Thank you for sharing. Unforutnately, it may always be with you. I have friends who have had success after IF and it still stings them when they see a pregnancy announcement.
Know that you are human and that is ok!
I think that is what makes us women who have struggled with IF, we are sensitive and more aware of these announcements. While I would never wish IF on anyone, it does make us special.

Heck as I head into our IVF cycle, I am feeling guilty that we will be successful where I know women who have done several IVFs w/o success.

Wishing you a happy and healthy pregnancy. :-)

Patty said...


So I randomly, miraculously got pregnant earlier this year (only briefly, it lasted for 4 days). Within seconds of experiencing the pure shock, joy and excitement of seeing the positive, my reaction turned to guilt. I thought, "How can I tell Michelle (and some other names)? It's not fair, they started ttc first, it's not my turn yet." It's a hard thing to be the person causing the heartbreak we've experienced over and over again in this sisterhood. As irrational as it is, I think it feels like success is some kind of betrayal, like you're leaving the rest of IF peeps behind and even more isolated as the pool of those are share the experience gets smaller. But I think it's true that it will always be a part of who you are. You don't forget. You don't move on without looking back and disconnect from the pain of those who are still struggling, the pain you've carried around for years. It's a part of who you are. A part of who we all are, forever.

Your first paragraph is spot on.
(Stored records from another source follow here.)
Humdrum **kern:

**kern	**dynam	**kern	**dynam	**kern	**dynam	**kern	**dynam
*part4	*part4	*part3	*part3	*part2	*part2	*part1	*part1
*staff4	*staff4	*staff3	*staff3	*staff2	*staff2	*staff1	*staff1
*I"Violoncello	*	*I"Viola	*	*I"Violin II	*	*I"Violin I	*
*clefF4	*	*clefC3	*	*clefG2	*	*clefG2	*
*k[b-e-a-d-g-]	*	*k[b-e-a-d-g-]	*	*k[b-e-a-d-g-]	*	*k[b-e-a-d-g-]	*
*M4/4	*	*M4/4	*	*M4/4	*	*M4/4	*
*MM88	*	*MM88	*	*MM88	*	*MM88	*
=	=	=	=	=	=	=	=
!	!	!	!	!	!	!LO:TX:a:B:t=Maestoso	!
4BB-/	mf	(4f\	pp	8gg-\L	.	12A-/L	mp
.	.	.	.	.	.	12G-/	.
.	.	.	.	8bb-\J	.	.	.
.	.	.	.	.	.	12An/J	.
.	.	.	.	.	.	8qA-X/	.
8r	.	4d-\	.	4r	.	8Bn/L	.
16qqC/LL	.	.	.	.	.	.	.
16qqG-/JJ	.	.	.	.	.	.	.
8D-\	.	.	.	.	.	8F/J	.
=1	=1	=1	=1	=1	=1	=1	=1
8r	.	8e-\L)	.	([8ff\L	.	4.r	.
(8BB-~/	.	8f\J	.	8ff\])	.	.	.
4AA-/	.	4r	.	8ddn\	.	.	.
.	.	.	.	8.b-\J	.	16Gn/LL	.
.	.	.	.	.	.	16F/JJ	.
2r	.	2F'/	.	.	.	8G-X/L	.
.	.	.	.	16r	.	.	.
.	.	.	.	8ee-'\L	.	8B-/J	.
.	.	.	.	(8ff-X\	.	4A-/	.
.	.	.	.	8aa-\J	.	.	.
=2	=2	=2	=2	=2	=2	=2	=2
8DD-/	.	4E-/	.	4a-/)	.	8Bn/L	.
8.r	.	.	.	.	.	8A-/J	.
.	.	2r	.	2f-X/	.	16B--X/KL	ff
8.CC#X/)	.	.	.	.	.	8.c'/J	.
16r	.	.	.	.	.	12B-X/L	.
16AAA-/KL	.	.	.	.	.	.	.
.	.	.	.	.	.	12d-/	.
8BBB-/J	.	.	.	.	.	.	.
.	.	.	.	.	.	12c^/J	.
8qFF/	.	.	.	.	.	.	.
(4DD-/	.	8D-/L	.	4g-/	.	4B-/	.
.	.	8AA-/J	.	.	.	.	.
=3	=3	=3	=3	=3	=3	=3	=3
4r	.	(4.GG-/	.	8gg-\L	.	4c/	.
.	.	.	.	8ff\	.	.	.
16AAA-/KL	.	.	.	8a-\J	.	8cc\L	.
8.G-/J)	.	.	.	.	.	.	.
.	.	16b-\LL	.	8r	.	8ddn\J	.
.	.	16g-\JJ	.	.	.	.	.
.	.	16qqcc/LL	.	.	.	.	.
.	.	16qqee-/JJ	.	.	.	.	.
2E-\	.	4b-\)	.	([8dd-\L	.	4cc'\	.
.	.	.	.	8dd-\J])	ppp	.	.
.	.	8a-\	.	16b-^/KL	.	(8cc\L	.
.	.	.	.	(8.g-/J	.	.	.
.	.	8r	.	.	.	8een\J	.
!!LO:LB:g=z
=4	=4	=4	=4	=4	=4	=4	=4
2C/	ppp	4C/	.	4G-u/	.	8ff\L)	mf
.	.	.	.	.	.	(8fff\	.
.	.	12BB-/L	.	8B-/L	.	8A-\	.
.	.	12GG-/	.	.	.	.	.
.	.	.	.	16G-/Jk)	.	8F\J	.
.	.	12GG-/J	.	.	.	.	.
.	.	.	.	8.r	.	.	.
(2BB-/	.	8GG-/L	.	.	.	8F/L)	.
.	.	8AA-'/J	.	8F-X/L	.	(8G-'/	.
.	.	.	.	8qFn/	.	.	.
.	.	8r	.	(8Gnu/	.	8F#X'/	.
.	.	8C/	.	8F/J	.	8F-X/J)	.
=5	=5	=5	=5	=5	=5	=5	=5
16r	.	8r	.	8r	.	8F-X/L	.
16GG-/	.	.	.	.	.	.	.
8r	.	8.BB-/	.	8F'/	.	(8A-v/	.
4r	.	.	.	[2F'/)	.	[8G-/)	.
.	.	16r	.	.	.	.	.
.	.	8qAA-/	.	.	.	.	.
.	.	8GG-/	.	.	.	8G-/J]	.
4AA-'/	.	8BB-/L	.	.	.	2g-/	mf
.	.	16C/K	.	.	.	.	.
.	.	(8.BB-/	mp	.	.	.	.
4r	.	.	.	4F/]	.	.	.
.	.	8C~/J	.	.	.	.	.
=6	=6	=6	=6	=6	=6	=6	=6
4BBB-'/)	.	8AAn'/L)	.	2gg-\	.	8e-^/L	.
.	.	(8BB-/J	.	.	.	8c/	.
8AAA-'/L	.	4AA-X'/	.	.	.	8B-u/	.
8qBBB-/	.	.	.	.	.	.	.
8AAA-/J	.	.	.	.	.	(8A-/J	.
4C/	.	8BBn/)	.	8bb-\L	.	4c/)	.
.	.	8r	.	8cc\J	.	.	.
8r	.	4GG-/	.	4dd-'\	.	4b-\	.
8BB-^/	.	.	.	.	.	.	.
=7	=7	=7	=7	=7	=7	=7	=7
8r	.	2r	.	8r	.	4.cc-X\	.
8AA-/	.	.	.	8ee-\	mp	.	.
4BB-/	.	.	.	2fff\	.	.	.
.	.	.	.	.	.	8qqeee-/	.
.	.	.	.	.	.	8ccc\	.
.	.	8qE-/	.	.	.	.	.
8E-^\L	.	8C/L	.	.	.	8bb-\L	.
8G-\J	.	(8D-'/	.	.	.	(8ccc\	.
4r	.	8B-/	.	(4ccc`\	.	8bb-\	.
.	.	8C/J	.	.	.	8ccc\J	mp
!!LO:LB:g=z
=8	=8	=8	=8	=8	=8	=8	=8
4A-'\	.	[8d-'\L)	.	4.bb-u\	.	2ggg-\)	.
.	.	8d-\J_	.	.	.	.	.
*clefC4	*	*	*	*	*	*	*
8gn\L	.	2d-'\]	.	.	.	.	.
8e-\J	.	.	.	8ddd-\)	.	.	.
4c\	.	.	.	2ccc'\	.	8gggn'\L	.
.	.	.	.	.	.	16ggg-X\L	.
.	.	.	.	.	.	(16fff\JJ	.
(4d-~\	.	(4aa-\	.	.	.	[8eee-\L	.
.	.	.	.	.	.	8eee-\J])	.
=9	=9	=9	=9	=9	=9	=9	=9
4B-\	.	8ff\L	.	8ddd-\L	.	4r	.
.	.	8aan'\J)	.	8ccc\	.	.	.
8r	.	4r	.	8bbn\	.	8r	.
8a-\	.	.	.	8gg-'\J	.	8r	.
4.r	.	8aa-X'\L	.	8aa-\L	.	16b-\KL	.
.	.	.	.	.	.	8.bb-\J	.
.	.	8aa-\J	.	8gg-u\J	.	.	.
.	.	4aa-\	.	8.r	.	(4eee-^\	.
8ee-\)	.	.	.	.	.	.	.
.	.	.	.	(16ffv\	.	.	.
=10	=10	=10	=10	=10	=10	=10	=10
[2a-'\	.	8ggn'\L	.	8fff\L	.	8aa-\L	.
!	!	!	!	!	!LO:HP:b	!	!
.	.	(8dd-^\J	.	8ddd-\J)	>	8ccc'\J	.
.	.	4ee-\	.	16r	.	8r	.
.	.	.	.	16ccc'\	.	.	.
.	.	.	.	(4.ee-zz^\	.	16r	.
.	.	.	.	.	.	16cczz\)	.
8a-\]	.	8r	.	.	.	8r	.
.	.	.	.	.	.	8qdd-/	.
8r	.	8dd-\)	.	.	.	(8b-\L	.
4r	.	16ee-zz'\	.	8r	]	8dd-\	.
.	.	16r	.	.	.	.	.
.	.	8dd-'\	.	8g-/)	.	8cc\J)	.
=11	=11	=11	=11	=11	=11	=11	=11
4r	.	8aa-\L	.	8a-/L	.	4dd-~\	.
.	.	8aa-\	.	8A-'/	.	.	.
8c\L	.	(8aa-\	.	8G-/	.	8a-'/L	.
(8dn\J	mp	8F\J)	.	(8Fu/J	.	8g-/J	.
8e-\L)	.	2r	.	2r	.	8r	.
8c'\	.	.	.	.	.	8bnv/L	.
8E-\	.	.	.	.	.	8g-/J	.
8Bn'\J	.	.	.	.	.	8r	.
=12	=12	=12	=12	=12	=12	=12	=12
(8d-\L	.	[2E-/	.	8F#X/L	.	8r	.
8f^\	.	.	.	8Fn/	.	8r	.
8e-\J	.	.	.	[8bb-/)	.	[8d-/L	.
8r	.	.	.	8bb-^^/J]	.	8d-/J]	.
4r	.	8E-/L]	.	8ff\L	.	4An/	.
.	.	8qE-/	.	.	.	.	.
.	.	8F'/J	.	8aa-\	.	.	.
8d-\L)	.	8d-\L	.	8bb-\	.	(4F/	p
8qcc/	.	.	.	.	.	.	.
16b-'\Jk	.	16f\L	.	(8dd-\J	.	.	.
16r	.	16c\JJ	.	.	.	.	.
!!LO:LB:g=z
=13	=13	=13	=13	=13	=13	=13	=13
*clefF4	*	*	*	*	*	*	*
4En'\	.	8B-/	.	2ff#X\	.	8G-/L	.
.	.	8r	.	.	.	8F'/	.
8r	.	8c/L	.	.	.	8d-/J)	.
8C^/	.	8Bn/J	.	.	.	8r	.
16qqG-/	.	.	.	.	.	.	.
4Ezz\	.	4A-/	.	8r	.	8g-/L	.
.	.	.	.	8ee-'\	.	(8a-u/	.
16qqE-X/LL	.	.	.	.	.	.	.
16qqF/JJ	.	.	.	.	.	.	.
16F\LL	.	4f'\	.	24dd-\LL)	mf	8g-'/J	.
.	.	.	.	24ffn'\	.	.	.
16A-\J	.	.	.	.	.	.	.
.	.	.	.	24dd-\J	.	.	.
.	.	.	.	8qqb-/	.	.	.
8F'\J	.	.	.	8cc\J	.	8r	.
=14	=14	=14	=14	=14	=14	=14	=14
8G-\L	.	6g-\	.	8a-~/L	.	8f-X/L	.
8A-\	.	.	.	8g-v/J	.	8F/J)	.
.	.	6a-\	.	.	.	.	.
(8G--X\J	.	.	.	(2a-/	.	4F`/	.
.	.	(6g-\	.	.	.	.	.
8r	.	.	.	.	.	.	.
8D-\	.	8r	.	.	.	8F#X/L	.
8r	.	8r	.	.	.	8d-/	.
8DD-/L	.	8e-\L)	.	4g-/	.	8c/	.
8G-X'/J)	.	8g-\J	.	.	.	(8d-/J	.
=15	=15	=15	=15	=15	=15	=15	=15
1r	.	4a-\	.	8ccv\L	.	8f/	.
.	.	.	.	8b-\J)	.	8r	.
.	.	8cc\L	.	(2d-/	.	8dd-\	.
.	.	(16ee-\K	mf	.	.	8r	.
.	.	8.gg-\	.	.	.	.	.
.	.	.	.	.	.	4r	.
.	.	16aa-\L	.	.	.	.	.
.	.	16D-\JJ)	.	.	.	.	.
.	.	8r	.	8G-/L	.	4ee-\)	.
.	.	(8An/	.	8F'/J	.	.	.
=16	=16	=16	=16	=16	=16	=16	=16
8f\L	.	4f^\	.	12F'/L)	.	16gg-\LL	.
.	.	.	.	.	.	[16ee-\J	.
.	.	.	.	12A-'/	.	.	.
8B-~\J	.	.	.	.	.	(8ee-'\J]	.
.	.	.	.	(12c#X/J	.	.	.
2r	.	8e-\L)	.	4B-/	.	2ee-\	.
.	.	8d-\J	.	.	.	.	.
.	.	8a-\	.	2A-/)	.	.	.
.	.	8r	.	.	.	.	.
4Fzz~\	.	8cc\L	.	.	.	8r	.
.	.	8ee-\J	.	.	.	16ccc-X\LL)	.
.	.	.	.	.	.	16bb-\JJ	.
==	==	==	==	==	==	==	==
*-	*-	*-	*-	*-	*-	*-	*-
Yours was the happiest I've ever felt about any pg announcement, ever. First, it came shortly after we started a series of iui's, and the hope I felt with that timing was huge, exactly like your success was going to rub off on us. Second, IF has connected us and given us the chance to become more empathetic and sensitive towards each other- and I can FEEL your joy and know you appreciate everything in a different way than the rest. I want to vicariously feel every ounce of your happiness in whatever way I can. So I hope you soak up and revel in your joys as much as possible. Shout it to the world if you want to! It's high time you had the privilege of getting to do it.